__WHAT NEEDS TO BE DONE__. Copy the rows below word for word, but leave out the pictures.
+ + +
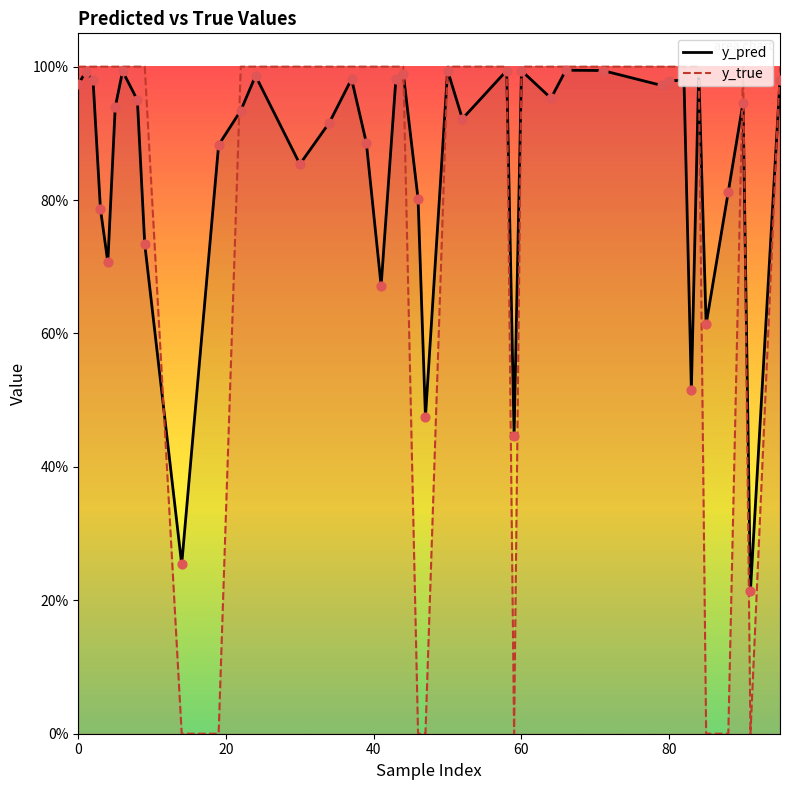

Which series has the largest total across all categories?

y_pred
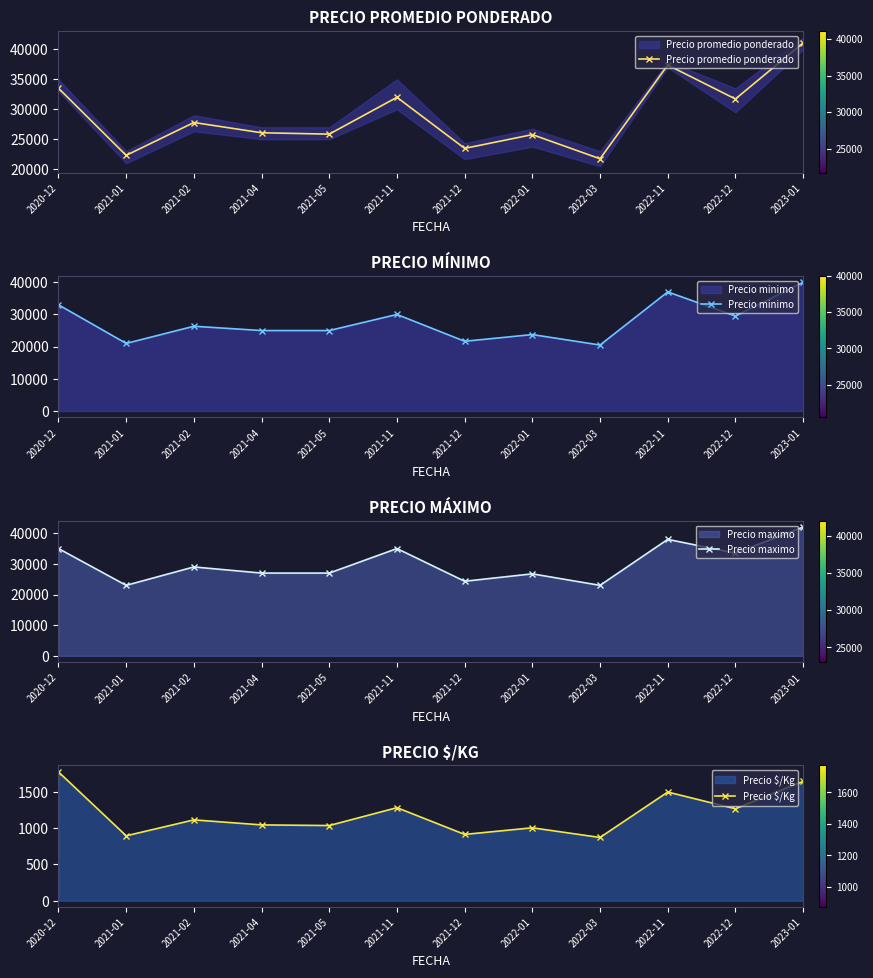

In Precio $/Kg, how many points are lower than both neighbors (excluding endpoints)?

5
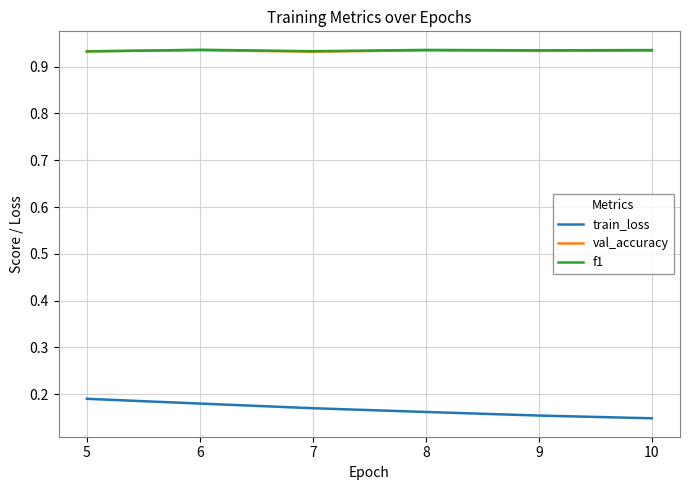

True or false: val_accuracy and train_loss intersect in this chart.

False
+ + +
__SOLUTION TO THIS PROBLEM__.
Which series has the largest total across all categories?

y_pred

In Precio $/Kg, how many points are lower than both neighbors (excluding endpoints)?

5

True or false: val_accuracy and train_loss intersect in this chart.

False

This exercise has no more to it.